**Recorded data:**
*-*-*

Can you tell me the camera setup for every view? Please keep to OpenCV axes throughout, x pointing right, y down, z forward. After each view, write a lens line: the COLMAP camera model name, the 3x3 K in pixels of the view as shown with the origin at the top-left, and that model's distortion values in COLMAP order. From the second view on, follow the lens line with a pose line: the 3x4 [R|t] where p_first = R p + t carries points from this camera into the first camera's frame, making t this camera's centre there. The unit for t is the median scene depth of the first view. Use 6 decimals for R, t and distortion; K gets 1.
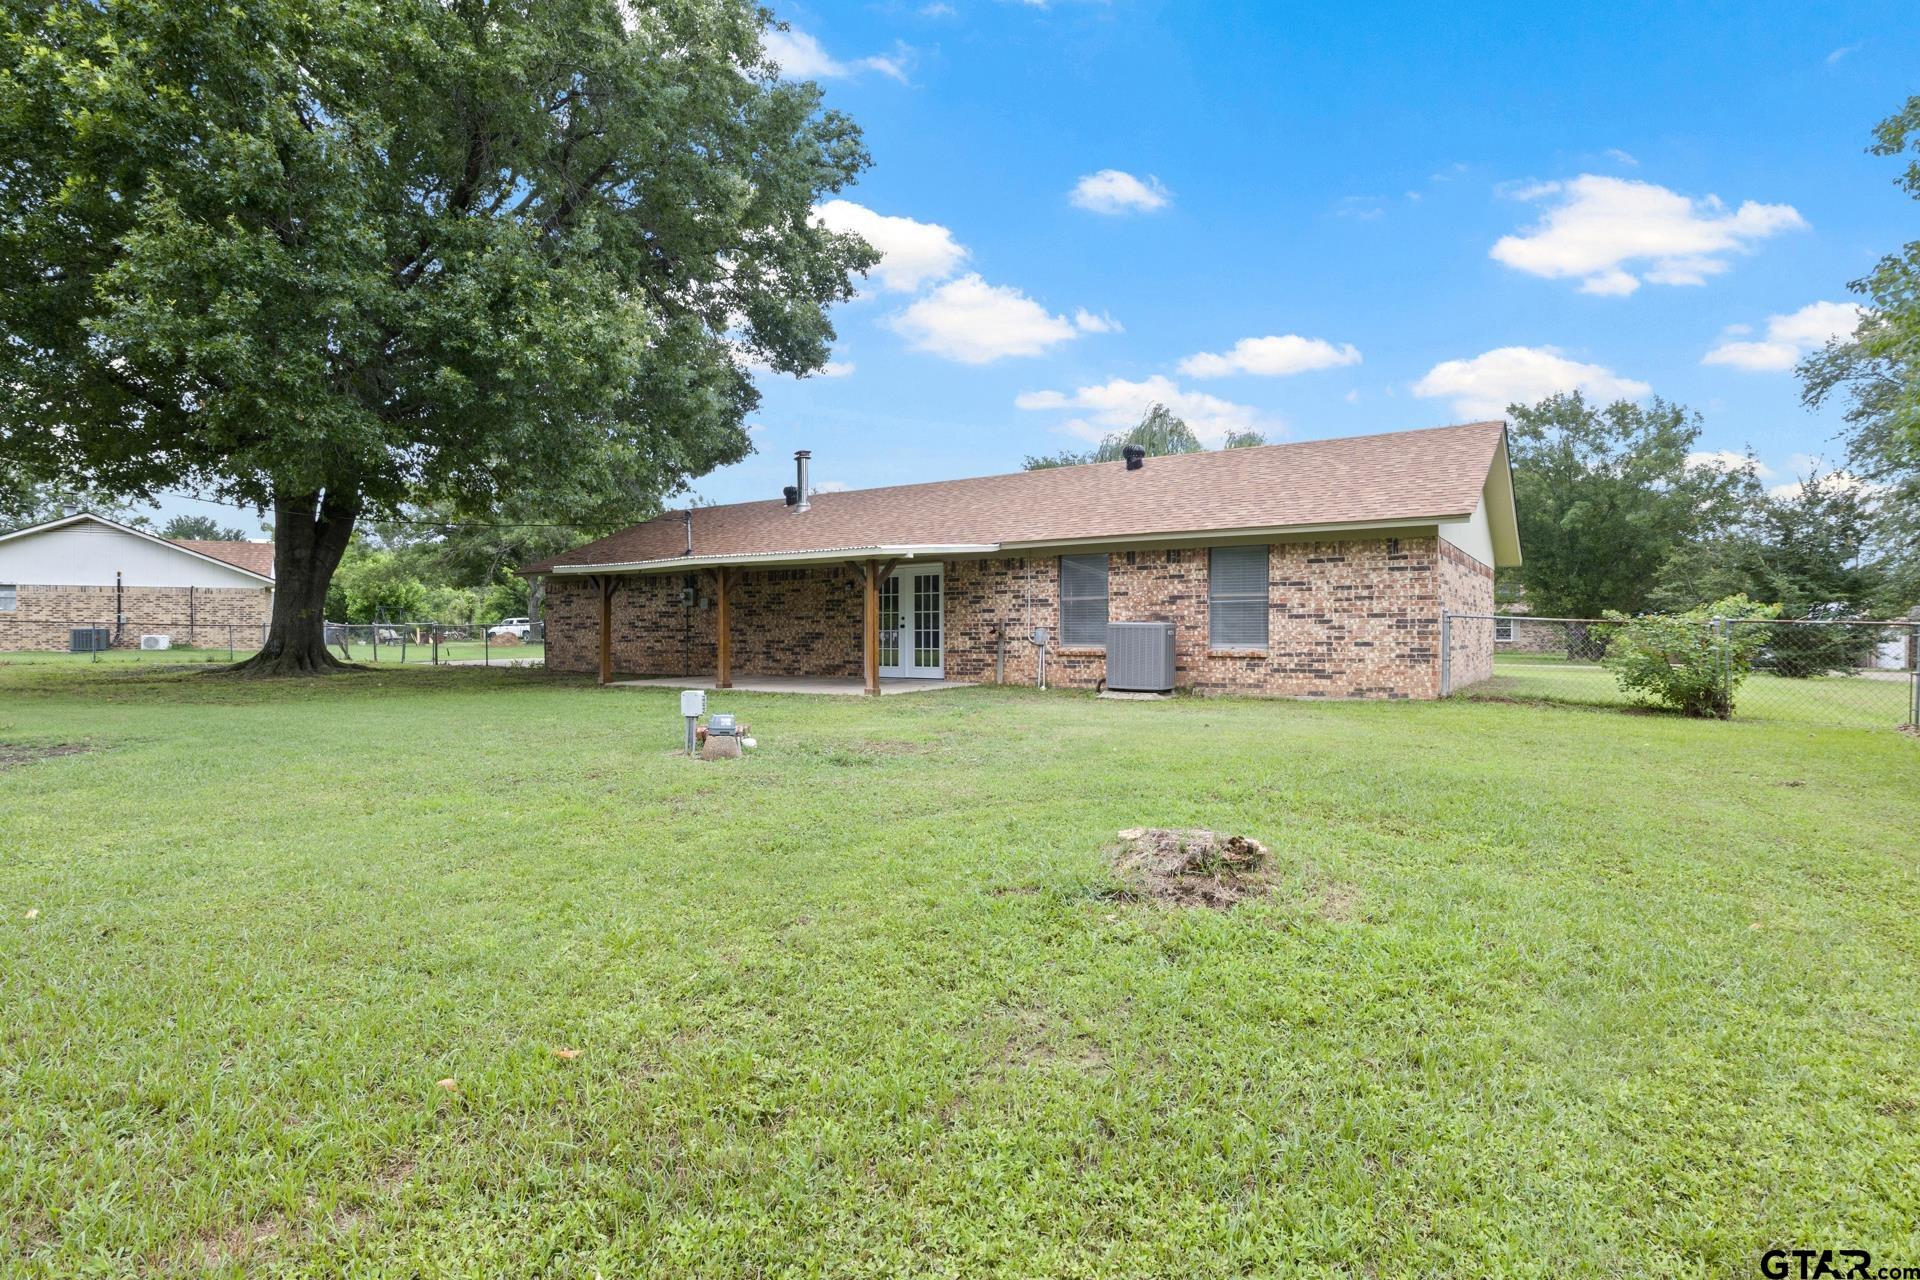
lens RADIAL K [[968.7, 0, 960.5], [0, 968.7, 639.9], [0, 0, 1]] dist [-0.004891, -0.002274]
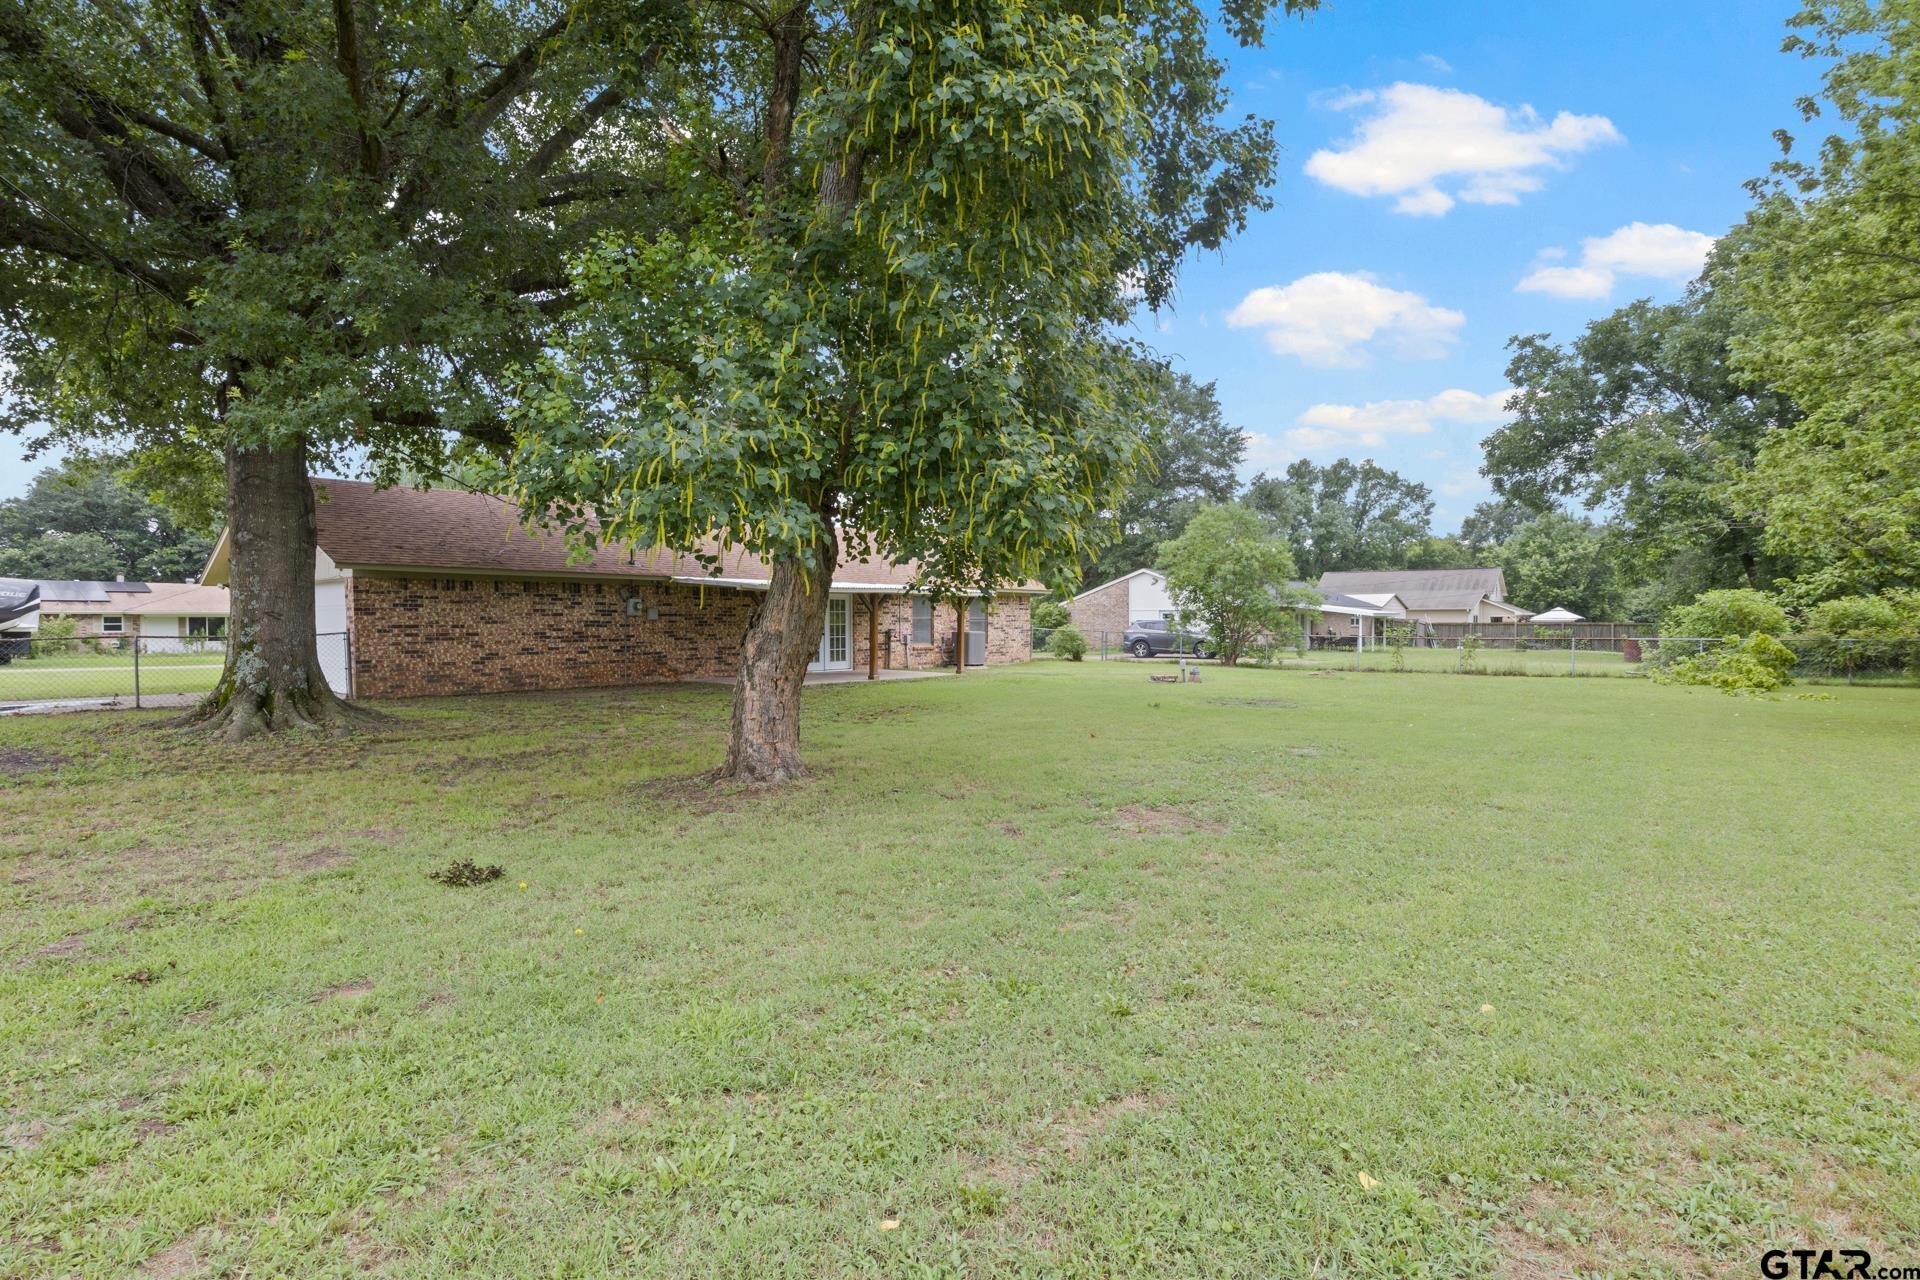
lens RADIAL K [[968.7, 0, 964.4], [0, 968.7, 633.5], [0, 0, 1]] dist [-0.004891, -0.002274]
pose [[0.116136, -0.009297, 0.993190, -1.639589], [0.011335, 0.999903, 0.008034, -0.027038], [-0.993169, 0.010325, 0.116230, 0.707352]]
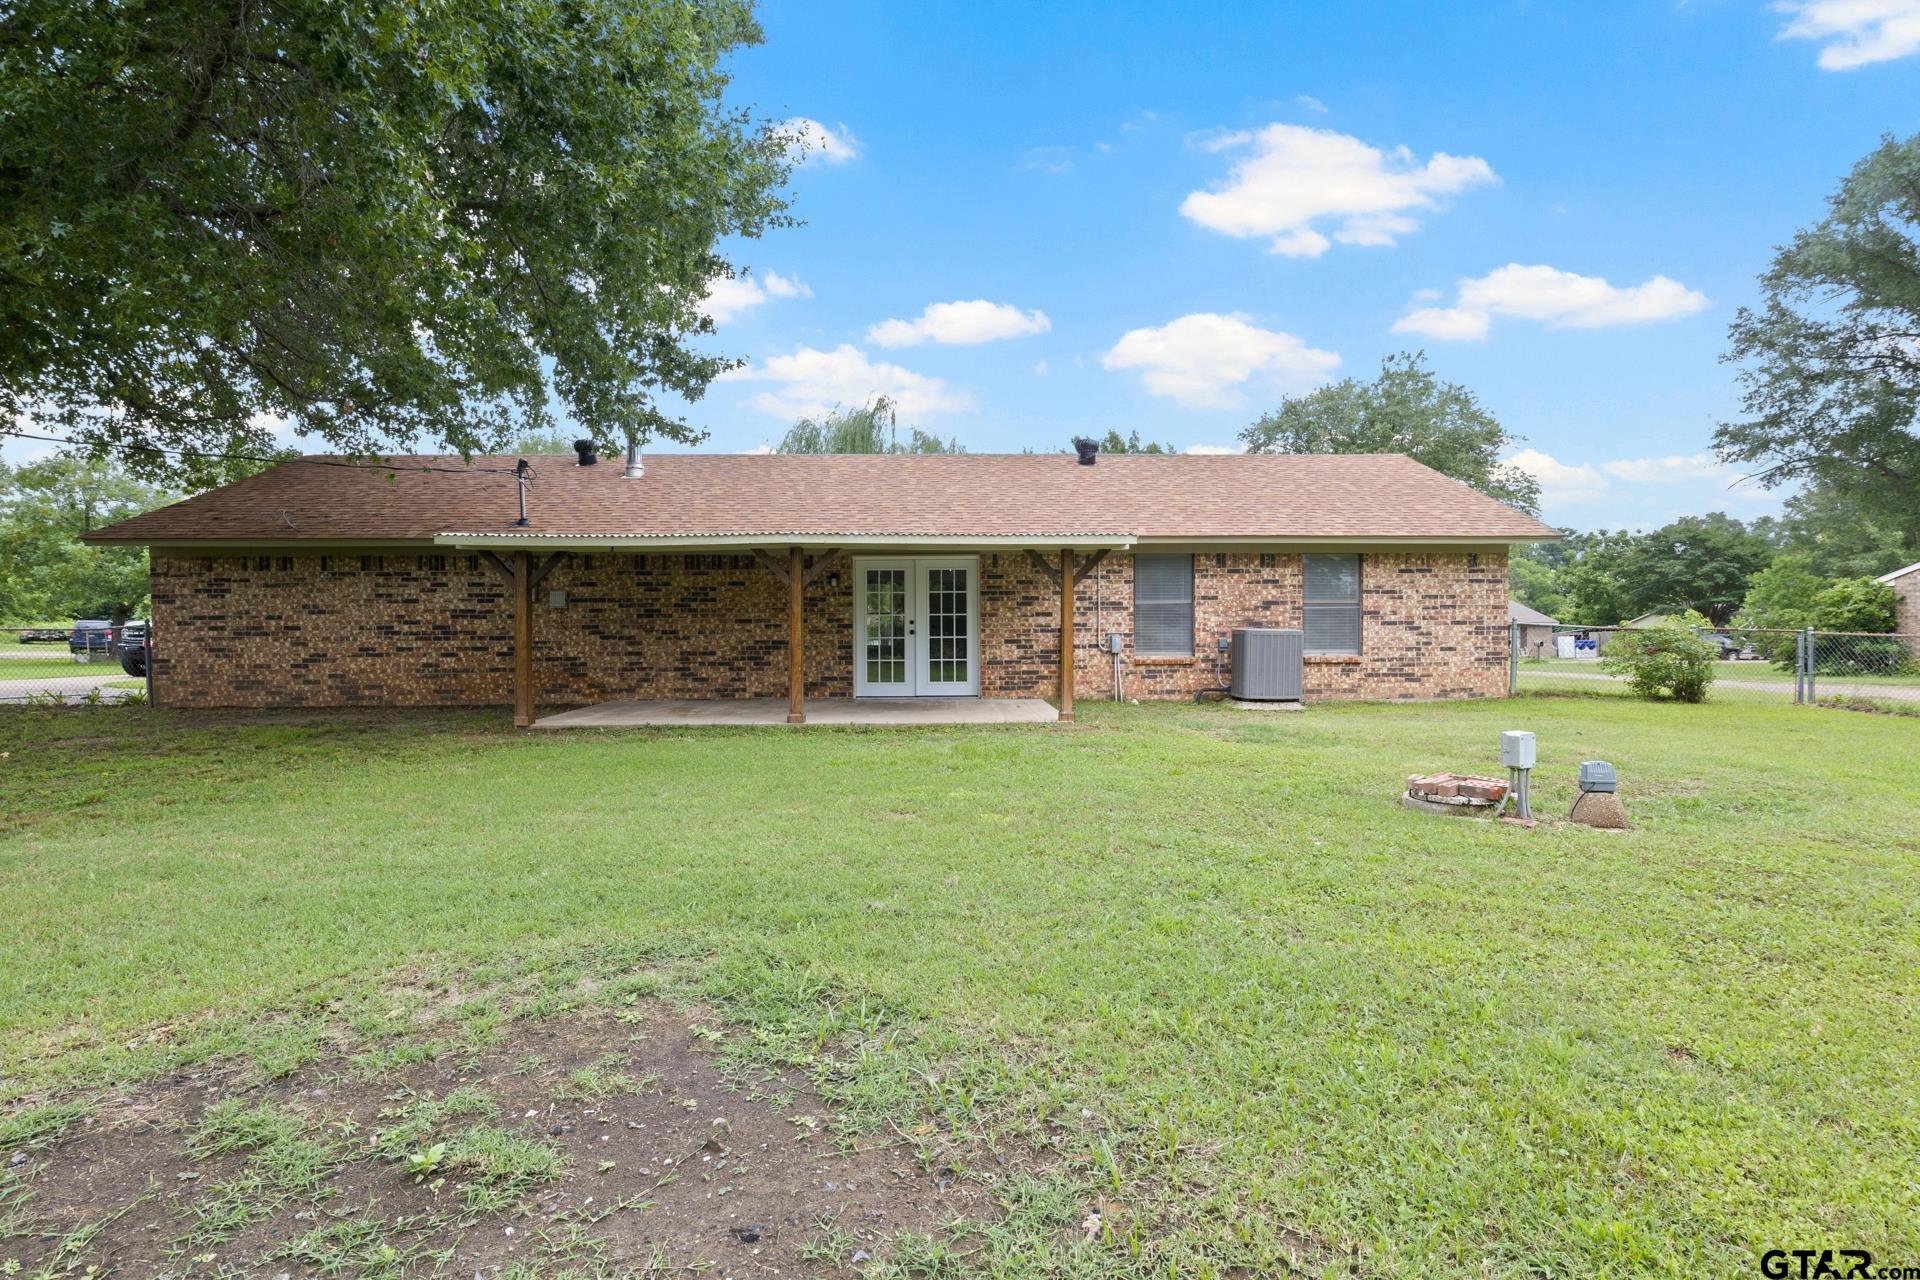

*-*-*

**Task instructions:** Please print the data above once more, exactly as it appears, with no pictures.

**Response area:**
Can you tell me the camera setup for every view? Please keep to OpenCV axes throughout, x pointing right, y down, z forward. After each view, write a lens line: the COLMAP camera model name, the 3x3 K in pixels of the view as shown with the origin at the top-left, and that model's distortion values in COLMAP order. From the second view on, follow the lens line with a pose line: the 3x4 [R|t] where p_first = R p + t carries points from this camera into the first camera's frame, making t this camera's centre there. The unit for t is the median scene depth of the first view. Use 6 decimals for R, t and distortion; K gets 1.
lens RADIAL K [[968.7, 0, 960.5], [0, 968.7, 639.9], [0, 0, 1]] dist [-0.004891, -0.002274]
lens RADIAL K [[968.7, 0, 964.4], [0, 968.7, 633.5], [0, 0, 1]] dist [-0.004891, -0.002274]
pose [[0.116136, -0.009297, 0.993190, -1.639589], [0.011335, 0.999903, 0.008034, -0.027038], [-0.993169, 0.010325, 0.116230, 0.707352]]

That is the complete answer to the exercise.